Его недавние выставки, такие как выставка в Bermondsey Project Space в 2020 году, показывают художника, продолжающего расширять границы своего искусства. Линии остаются, но стали более сложными, насыщенными смыслом. Каждое полотно словно музыкальная партитура для оркестра эмоций, где цвета и формы создают визуальные симфонии, которые трудно описать простыми словами.

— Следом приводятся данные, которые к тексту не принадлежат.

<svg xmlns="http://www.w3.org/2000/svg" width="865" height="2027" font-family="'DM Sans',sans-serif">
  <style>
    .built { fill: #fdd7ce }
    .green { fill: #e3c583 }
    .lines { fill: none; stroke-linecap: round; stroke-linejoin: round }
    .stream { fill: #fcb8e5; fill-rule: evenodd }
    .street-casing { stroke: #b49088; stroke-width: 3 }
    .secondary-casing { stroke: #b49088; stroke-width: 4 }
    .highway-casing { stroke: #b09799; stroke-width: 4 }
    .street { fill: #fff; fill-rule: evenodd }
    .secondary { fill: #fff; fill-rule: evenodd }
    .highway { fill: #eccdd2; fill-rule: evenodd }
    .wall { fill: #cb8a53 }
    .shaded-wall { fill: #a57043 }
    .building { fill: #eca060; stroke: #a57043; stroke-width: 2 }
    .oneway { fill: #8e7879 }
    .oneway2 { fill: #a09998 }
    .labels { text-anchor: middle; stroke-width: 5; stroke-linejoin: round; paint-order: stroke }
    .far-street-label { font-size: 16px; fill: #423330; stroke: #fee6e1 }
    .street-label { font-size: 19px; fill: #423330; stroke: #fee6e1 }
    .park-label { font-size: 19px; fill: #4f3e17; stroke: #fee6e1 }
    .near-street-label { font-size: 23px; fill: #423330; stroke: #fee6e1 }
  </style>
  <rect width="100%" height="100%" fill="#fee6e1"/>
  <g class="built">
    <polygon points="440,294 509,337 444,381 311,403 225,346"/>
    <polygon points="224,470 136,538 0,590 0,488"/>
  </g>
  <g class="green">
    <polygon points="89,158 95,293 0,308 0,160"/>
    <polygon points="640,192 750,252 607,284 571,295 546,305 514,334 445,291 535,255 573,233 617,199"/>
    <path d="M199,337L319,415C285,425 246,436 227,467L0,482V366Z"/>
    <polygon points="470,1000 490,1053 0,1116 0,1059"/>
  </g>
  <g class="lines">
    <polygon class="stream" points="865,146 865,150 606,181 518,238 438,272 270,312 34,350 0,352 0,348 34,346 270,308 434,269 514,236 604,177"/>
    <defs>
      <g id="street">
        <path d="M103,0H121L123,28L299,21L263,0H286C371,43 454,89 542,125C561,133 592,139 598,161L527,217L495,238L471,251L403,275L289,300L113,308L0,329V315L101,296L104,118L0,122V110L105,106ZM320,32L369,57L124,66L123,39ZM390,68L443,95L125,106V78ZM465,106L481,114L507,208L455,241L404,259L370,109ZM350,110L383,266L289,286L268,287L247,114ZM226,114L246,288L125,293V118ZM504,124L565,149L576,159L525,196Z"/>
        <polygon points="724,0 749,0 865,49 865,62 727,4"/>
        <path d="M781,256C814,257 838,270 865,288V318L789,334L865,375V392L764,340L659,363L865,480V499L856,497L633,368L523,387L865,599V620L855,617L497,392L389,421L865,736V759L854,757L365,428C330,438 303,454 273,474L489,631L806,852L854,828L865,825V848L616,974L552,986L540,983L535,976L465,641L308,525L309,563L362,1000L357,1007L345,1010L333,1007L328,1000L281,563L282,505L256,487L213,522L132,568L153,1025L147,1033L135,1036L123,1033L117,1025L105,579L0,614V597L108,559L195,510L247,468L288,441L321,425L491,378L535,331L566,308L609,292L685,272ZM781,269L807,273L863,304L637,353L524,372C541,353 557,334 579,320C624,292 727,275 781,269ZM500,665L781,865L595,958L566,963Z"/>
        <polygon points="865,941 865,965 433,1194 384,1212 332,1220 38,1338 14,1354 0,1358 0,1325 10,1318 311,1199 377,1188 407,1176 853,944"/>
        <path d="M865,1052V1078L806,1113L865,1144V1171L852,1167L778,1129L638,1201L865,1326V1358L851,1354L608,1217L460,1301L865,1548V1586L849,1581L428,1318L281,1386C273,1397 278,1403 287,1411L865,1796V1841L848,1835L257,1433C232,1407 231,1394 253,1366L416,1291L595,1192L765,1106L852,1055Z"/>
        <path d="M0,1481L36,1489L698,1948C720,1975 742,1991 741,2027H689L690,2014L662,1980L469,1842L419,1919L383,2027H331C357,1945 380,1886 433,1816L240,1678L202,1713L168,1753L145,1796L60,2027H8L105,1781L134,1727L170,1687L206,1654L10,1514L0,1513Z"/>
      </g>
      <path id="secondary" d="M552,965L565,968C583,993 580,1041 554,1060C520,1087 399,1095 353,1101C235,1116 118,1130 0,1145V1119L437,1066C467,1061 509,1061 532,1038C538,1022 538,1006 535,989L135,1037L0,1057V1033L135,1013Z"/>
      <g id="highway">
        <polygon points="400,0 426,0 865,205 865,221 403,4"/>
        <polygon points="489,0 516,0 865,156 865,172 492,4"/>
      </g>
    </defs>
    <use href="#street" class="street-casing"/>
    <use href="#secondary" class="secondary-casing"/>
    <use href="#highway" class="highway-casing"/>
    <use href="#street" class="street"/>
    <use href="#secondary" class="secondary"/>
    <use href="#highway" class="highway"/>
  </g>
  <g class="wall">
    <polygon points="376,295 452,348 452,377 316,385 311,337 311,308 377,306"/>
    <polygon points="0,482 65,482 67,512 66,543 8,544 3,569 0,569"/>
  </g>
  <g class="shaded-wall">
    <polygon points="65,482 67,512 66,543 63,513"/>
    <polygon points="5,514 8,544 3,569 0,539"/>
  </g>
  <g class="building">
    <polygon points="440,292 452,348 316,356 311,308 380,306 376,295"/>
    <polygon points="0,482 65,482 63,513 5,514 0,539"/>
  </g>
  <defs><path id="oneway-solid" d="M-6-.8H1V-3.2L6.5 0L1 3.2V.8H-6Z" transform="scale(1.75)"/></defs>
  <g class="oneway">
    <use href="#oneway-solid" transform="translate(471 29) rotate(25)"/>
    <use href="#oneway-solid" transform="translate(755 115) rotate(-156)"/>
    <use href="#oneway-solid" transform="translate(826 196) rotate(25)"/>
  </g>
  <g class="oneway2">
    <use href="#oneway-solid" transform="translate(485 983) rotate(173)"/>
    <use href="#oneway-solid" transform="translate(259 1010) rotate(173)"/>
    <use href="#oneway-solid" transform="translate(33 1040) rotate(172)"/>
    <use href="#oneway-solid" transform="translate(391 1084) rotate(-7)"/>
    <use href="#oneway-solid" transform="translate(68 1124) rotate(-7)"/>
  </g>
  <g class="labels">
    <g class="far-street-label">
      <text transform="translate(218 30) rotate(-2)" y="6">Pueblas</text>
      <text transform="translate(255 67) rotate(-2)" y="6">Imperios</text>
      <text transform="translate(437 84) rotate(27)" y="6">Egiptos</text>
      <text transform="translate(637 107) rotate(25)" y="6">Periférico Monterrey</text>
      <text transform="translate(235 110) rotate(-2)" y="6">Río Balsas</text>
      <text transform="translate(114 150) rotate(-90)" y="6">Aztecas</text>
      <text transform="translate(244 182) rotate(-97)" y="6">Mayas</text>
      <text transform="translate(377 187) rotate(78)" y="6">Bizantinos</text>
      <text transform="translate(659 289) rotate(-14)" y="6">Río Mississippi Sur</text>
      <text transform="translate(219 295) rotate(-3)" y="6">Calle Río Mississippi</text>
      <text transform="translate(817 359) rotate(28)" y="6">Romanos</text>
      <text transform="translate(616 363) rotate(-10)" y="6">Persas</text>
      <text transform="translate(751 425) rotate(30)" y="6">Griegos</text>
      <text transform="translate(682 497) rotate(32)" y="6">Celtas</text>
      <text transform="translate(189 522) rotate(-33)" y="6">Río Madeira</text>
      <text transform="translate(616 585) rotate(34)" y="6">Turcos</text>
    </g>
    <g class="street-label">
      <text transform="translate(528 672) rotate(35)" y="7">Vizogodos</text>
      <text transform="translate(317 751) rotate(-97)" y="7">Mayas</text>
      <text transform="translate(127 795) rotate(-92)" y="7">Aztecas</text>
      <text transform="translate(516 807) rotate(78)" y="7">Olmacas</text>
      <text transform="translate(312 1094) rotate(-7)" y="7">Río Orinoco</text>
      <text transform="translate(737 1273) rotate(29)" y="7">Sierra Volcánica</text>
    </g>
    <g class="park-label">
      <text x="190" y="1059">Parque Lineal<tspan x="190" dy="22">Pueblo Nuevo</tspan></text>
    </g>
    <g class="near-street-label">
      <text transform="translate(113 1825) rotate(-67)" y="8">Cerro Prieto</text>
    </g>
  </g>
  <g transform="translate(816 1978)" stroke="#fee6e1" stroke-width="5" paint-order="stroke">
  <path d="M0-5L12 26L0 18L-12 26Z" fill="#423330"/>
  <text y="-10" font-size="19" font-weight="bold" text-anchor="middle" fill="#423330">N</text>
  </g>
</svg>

Так что в следующий раз, когда вы будете восхищаться интерактивной инсталляцией на какой-нибудь биеннале, вспомните, что Шишегаран уже занимался социально ангажированным искусством, когда большинство современных модных художников ещё были в подгузниках. И когда вы будете созерцать его полотна с танцующими линиями в кондиционируемой галерее, не забывайте, что эти абстрактные арабески являются прямыми наследниками его радикальных действий 1970-х годов. В них сохраняется та же воля превратить искусство в коллективный опыт, сделать каждого зрителя активным участником создания смысла.
Вот, дорогие снобы, вы только что получили урок истории искусства, который далеко превосходит ваши мелкие предвзятые категории. Курош Шишегаран, не просто художник, он революционер, который понял, что истинное искусство не ограничивается стенами музеев. Пора открыть глаза и разум для этой реальности. А если вы не согласны, значит, вы ничего не поняли в современном искусстве.